O dono da Sport Promotion, José Coelho Leal, o Kiko, tinha uma relação próxima com o ex-presidente da CBF Marco Polo Del Nero. A assessoria da empresa nega qualquer proximidade com o dirigente: diz que mantinha relação institucional como com outras entidades. Caboclo, presidente em 2019, foi eleito com apoio de Del Nero e tinha uma relação ainda próxima com ele nessa época.

O blog ouviu duas fontes envolvidas na negociação das placas com a condição de anonimato. Uma relatou que, sim, houve pressão da CBF por fechar com a Sport Promotion, inclusive com a menção de que a falta de acerto causaria problemas na logística. A outra fonte afirmou que não viu nenhuma pressão da confederação e que a Sport Promotion apareceu como única solução após fracassos seguidos de outras propostas.

Questionada, a Sport Promotion afirmou que houve concorrência pelas placas auditada pela EY - antiga Ernest & Young - e negou qualquer pressão da CBF. A EY, de fato, acompanhou o processo da disputa, embora não tenha auditado. A mesma posição foi dada por Caboclo, como pode ser visto ao final do texto.

Em seu pedido de rescisão do contrato, na corte arbitral, a CBF alega ser a titular dos direitos das placas. Então, os contratos assinados pelos 11 clubes com a Brax pelas placas também não seriam válidos pois não tiveram a anuência da entidade.

Caso ganhe a ação na corte arbitral, a CBF vai conseguir o rompimento de todos os 19 contratos de clubes com a Sport Promotion, inclusive aqueles que não rescindiram. São os casos de Flamengo, Corinthians e Palmeiras. A intenção da entidade é também que o tribunal arbitral determine quem tem os direitos de negociar as placas e fazer um acordo com os clubes.

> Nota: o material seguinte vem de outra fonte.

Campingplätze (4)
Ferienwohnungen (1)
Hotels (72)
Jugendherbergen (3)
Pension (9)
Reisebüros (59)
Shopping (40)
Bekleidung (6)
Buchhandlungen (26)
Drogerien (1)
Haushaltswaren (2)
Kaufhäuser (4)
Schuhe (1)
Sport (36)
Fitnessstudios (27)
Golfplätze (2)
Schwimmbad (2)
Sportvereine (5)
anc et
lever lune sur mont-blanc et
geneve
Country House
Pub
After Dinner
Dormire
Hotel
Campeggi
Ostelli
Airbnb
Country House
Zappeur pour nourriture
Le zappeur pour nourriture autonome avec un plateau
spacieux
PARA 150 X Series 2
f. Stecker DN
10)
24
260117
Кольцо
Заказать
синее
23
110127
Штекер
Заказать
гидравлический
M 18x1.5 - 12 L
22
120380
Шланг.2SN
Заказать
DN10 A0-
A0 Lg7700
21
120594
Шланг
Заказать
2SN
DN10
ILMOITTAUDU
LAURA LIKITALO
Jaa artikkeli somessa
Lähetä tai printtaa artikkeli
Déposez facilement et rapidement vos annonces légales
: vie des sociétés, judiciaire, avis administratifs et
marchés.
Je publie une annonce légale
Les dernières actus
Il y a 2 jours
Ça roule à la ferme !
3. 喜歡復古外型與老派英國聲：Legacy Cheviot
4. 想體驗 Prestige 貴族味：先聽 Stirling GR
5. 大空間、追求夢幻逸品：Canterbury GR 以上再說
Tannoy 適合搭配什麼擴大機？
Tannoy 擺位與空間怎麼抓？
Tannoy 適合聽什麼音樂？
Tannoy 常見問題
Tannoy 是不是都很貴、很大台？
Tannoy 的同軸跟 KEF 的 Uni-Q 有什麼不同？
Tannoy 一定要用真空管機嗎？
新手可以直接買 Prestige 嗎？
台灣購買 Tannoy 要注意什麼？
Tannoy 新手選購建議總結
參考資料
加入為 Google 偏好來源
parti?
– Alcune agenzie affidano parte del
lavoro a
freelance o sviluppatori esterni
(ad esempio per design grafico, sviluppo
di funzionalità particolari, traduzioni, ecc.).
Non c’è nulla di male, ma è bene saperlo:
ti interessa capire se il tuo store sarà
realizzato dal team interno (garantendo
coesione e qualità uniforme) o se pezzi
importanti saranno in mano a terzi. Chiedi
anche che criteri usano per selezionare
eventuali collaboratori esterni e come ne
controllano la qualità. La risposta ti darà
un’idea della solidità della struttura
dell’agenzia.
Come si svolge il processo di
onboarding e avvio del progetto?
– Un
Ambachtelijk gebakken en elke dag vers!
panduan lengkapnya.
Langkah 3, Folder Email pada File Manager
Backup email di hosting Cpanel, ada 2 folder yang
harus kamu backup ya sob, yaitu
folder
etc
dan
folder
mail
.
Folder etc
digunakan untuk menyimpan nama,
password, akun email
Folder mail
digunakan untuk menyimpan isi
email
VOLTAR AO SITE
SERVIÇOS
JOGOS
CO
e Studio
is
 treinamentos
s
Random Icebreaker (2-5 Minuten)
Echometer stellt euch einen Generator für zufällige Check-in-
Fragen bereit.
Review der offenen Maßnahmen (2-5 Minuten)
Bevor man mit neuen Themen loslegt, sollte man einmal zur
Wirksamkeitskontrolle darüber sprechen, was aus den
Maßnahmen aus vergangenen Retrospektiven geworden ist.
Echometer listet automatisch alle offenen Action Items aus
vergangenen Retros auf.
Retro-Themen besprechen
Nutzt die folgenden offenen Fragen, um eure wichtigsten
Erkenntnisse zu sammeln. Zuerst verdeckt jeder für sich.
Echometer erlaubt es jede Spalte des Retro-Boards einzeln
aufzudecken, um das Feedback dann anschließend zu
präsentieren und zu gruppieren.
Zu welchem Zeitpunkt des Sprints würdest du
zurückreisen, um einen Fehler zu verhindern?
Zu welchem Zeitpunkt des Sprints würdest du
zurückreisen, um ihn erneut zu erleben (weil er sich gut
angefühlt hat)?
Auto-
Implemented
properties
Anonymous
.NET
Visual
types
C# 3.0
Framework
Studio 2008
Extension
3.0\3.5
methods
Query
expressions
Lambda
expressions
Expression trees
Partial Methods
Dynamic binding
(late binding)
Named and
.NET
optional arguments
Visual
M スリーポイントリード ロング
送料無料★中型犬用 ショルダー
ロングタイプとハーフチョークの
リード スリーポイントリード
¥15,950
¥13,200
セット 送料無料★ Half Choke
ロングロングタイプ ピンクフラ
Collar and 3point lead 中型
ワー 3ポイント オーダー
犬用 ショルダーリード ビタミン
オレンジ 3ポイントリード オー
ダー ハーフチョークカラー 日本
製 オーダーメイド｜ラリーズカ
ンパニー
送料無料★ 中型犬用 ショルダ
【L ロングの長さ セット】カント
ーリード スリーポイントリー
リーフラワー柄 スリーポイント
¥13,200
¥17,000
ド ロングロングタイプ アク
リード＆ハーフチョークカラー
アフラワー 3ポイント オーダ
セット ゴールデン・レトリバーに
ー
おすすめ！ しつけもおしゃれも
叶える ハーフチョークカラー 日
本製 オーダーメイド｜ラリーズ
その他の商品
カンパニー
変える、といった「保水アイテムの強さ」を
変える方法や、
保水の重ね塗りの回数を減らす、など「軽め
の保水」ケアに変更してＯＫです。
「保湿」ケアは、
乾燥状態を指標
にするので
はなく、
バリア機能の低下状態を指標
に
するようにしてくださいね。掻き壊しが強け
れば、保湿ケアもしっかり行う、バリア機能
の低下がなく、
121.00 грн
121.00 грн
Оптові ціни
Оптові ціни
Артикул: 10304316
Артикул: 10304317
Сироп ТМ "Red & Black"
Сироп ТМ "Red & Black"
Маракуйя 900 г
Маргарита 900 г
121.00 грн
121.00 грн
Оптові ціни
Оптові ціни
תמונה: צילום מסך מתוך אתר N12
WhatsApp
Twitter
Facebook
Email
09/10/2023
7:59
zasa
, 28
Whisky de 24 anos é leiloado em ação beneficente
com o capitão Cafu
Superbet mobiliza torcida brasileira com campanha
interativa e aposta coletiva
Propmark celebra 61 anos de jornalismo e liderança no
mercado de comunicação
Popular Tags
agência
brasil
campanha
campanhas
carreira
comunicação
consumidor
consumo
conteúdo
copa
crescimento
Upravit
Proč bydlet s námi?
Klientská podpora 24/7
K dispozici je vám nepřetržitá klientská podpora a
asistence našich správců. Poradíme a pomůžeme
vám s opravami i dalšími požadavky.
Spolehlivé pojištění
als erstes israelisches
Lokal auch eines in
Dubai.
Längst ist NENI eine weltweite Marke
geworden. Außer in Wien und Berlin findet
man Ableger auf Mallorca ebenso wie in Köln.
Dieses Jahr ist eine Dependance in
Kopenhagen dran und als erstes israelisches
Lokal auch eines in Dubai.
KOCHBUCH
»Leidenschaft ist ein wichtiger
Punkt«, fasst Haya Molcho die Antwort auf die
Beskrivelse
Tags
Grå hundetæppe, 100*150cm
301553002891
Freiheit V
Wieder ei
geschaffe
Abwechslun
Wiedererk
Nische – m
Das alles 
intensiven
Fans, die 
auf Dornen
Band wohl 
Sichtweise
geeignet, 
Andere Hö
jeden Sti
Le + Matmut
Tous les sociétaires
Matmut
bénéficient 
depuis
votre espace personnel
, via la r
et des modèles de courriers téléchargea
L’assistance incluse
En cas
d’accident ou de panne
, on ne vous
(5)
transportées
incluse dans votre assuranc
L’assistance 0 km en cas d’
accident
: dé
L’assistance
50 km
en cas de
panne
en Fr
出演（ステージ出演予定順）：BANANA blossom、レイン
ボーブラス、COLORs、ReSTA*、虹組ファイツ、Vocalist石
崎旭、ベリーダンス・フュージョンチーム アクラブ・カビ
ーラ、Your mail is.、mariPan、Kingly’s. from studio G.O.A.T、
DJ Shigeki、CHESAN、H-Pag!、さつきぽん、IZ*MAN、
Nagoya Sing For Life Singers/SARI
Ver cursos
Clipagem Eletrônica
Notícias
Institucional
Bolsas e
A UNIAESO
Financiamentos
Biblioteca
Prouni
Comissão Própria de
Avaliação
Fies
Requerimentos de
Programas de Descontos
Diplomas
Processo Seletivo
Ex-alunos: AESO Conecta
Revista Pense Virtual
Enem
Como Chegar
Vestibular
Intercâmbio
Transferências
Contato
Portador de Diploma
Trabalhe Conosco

Está em discussão na entidade ainda que dirigentes anteriores da CBF que não cobraram a dívida sejam responsabilizados caso a entidade não consiga receber da Sport Promotion.

A CBF afirmou que não se pronunciaria sobre o caso por estar em juízo. Já Caboclo, por meio de sua assessoria, negou qualquer pressão pelo contrato e afirma ter cobrado valores pendentes da Sport Promotion. Veja sua posição completa abaixo:

"1) A CBF sempre cobrou rigorosamente todos os valores devidos pela Sport Promotion. A entidade jamais deixou de cobrar qualquer valor devido pela empresa, inclusive notificando a Sport Promotion ao cumprimento de suas obrigações sob pena da CBF adotar todas as medidas legais cabíveis. Tais atitudes alcançaram seus objetivos e a Sport Promotion, na ocasião, cumpriu com as suas obrigações.

2) Não houve nenhuma pressão por parte da CBF para que clubes viessem a subscrever o referido contrato, e nem havia interesse da entidade para tanto. Todo processo de contratação da empresa que comercializaria as placas de publicidade dos jogos foi realizado por meio do BID, processo concorrencial conduzido pela Ernst & Young, empresa de auditoria, diretamente com os clubes envolvidos, que tinham o livre arbítrio da escolha da empresa de sua preferência. Não houve por parte da CBF qualquer participação ou ingerência que não fosse pelo melhor resultado econômico para os clubes, a partir da organização de uma negociação coletiva para esse fim.
Importante destacar que os clubes sequer eram obrigados a subscrever os contratos, a exemplo do Palmeiras, e que alguns como Flamengo e Corinthians o fizeram espontânea e individualmente com a mesma empresa Sport Promotion. Posso garantir que nunca tratei deste tema com qualquer clube do Brasil."